Taken together, our results call for a more elaborate stratification of AML patients to ensure proper diagnosis and effective treatment and demonstrate that high GFI1 expression is a reliable and powerful prognostic indicator for CN-AML. Our findings also suggest that it will be fruitful to investigate in detail how GFI1 is linked to driver mutations, including those involving FLT3.

Materials and Methods

Patient profiling arrays

Log2 transformed, MASS normalised microarray expression data from Verhaak et al.19 and Kohlmann et al.20 were retrieved from GEO accession number GSE6891 and GSE15434, respectively. CN-AML patients reported in those cohorts were ranked according to their GFI1 expression into GFI1 high (top 30% of expression range) and GFI1 low (bottom 30%). Gene expression fold changes were expressed as log2 ratios of GFI high /GFI1 low gene expression levels. Up- and down-regulated genes were identified as those displaying log2 fold change ≥ 1 and p < 0.05. For data from Cauchy et al.10, and gene expression levels and fold changes from Verhaak et al.19 and Kohlmann et al.20 were retrieved for the previously published 134-gene FLT3-ITD signature.

AML cell lines

KG1A, Kasumi-1, THP1, and Fujioka human AML cell lines were grown in RPMI 1640 medium supplemented with 10% foetal bovine serum, 50 u/ml penicillin, 50 µg/ml streptomycin, and 2mM L-Glutamine. Cells were maintained at 0.5 × 106 cells/ml and were washed with phosphate buffered saline solution between passages.

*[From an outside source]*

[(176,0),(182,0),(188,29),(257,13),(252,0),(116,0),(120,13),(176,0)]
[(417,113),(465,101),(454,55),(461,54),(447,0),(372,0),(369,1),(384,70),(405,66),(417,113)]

Transfections, cell viability assays, and flow cytometry analysis

In total, 5 × 106 Fujioka cells were electroporated with 300 nM of either GFI1 siRNA (s199938, Ambion – Life Technologies) or scrambled control siRNA (4390843 Silencer Select Negative Control #1) using the BIORAD Gene Pulser XCell (BIORAD, Hercules, California, US). Cell proliferation assays were performed in triplicate with Fujioka cells transfected with GFI1 siRNA and negative control. Cells were counted every 24 hours for 4 consecutive days and growth curves were obtained by quantifying the number of viable cells. Flow cytometry analysis was performed on transfected Fujioka cells stained using antibodies against CD34, CD38, CD11b, CD14, CD56, and FLT3. All the antibodies were purchased from eBioscience.

Quantitative PCR and Western Blot

RNA extraction was performed 24 hours post siRNA transfection using RNeasy Mini kit (Qiagen) and first-strand cDNA synthesis was performed using standard protocols. Quantitative RT-PCR analysis of GFI1, FLT3, GAPDH, and the components of the FLT3-ITD molecular signature was performed using predesigned Taqman gene expression assays (Applied Biosystems). Total proteins obtained from Fujioka cells transfected with either GFI1 siRNA or scrambled control were used for Western Blot analysis. Antibodies were as follows: anti-GFI1 mouse monoclonal (1:500, Santa Cruz Biotechnology) and anti-GAPDH mouse monoclonal (1:10000 dilution, Abcam).

Data availability

All patient data described were obtained from publically available databases.